- **Document source**:
Si les conclusions qu’un juge de première instance tirait à l’égard de la crédibilité d’un témoin dépendaient uniquement de son opinion quant à la personne qui a selon lui fait preuve de la plus grande sincérité à la barre des témoins, nous nous trouverions face à une conclusion purement arbitraire, et l’administration de la justice dépendrait alors des talents d’acteur des témoins. Après réflexion, il devient presque évident que l’apparence de sincérité n’est qu’un des éléments qui entrent en ligne de compte quand il s’agit d’apprécier la crédibilité d’un témoin.  Les occasions que le témoin avait d’en apprendre davantage, sa capacité d’observation, son jugement et sa mémoire, son aptitude à décrire avec précision ce qu’il a vu et entendu, contribuent, de concert avec d’autres facteurs, à créer ce qu’on appelle la crédibilité, et voir Raymond c. Bosanquet (1919), 50 D.L.R. 560 à la page 566, 59 R.C.S. 452, à la page 460, 17 O.W.N. 295. Par son attitude, un témoin peut donner au juge de première instance une impression très défavorable quant à la sincérité dont il fait preuve, mais il se peut par ailleurs que les circonstances permettent de conclure sans l’ombre d’un doute qu’il dit bien la vérité. Je ne pense pas ici aux cas relativement peu fréquents dans lesquels on prend un témoin en flagrant délit de mensonge maladroit.

 

On ne peut pas évaluer la crédibilité des témoins intéressés, surtout en cas de témoignages contradictoires, en se fondant uniquement sur la question de savoir si le comportement personnel du témoin inspire la conviction que celui‑ci dit la vérité. Il faut soumettre la version des faits que ce témoin propose à un examen raisonnable de la compatibilité de cette version avec les probabilités afférentes à la situation existante. Bref, en pareil cas, le véritable critère à appliquer pour établir la véracité du récit d’un témoin est la conformité de ce récit à la prépondérance des probabilités qu’une personne pragmatique et bien informée l’estime d’emblée comme étant raisonnable dans la situation en cause. Ce n’est qu’après avoir appliqué ce critère qu’un tribunal peut apprécier de façon satisfaisante le témoignage de témoins vifs d’esprit, expérimentés et confiants, tout autant que le témoignage de ces personnes habiles, maniant avec aisance les demi-vérités et ayant une longue expérience de l’art de combiner les exagérations habiles avec la suppression partielle de la vérité. Là encore, une personne peut témoigner de ce qu’elle croit sincèrement être la vérité et se trouver pourtant dans l’erreur, en toute bonne foi. Le juge de première instance qui déclare : « Je le crois parce que j’estime qu’il dit la vérité », tire une conclusion après n’avoir examiné que la moitié du problème. En réalité, le juge qui agit ainsi risque de faire fausse route.

- **Tâches à réaliser**:
A - Dans le passage sur la crédibilité des témoins, quels facteurs la phrase qui commence par « Les occasions que le témoin avait » cite-t-elle comme contribuant à la crédibilité ?
B - Reprenez le passage sur la crédibilité des témoins à la suite de sa dernière phrase.

- **Extraits de données**:
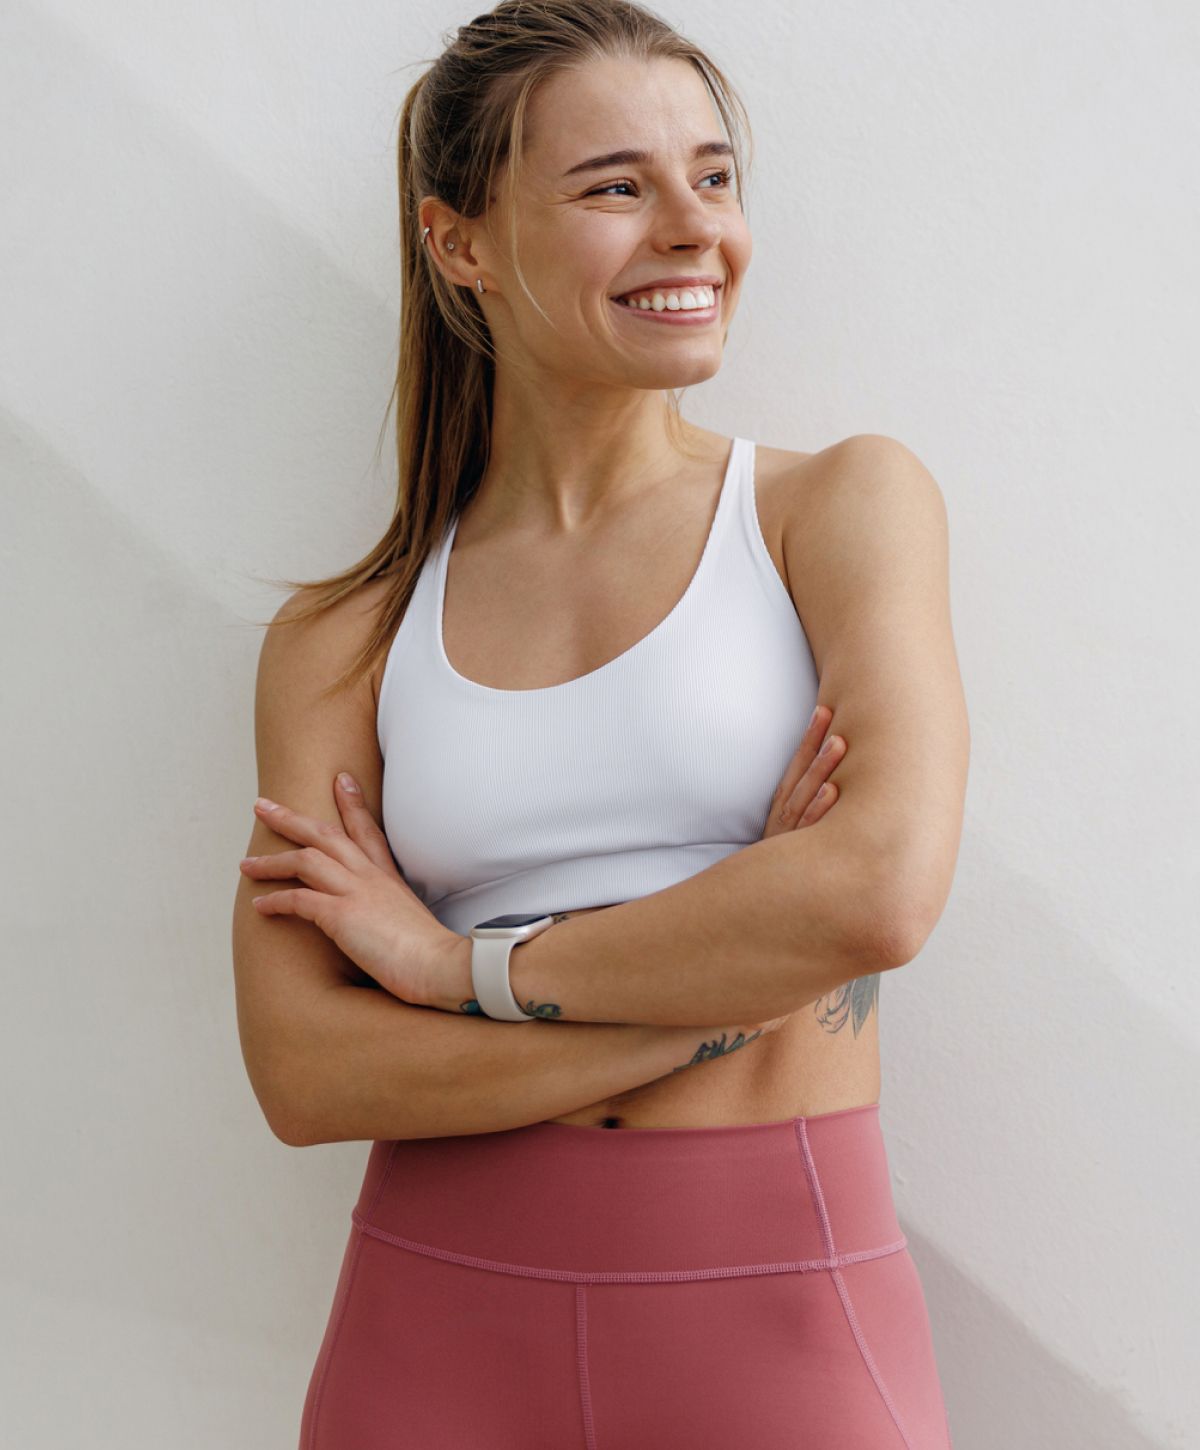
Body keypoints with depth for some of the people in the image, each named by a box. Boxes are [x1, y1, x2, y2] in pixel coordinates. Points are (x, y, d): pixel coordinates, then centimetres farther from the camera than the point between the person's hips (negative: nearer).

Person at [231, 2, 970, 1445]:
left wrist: (465, 964, -9)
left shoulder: (844, 502, -1)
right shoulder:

- **Réponses dans l'ordre**:
A -
- les occasions que le témoin avait d'en apprendre davantage
- sa capacité d'observation
- son jugement
- sa mémoire
- son aptitude à décrire avec précision ce qu'il a vu et entendu

B -
 

Le juge de première instance doit aller plus loin et se demander si les déclarations du témoin qu’il croit cadrent avec la prépondérance des probabilités dans l’affaire en cause, et, pour que son opinion inspire le respect, il doit également énoncer les motifs de cette conclusion. La loi n’investit pas le juge de première instance du pouvoir divin de sonder le cœur et l’esprit des témoins. Une cour d’appel doit être convaincue que la conclusion que le juge de première instance a tirée à l’égard de la crédibilité n’est pas fondée sur un seul élément à l’exclusion de tout autre, mais que cette conclusion est fondée sur tous les éléments qui permettent d’évaluer cette crédibilité dans l’affaire en cause.

 

C’est à la lumière de cette jurisprudence que j’évalue la crédibilité des deux témoins principaux. En outre, j’évalue la crédibilité des témoins en tirant parti de l’expérience humaine, de la connaissance de la condition humaine, du fait que je sais que les souvenirs s’estompent avec le temps ainsi que du fait que les êtres humains sont des créatures très imparfaites.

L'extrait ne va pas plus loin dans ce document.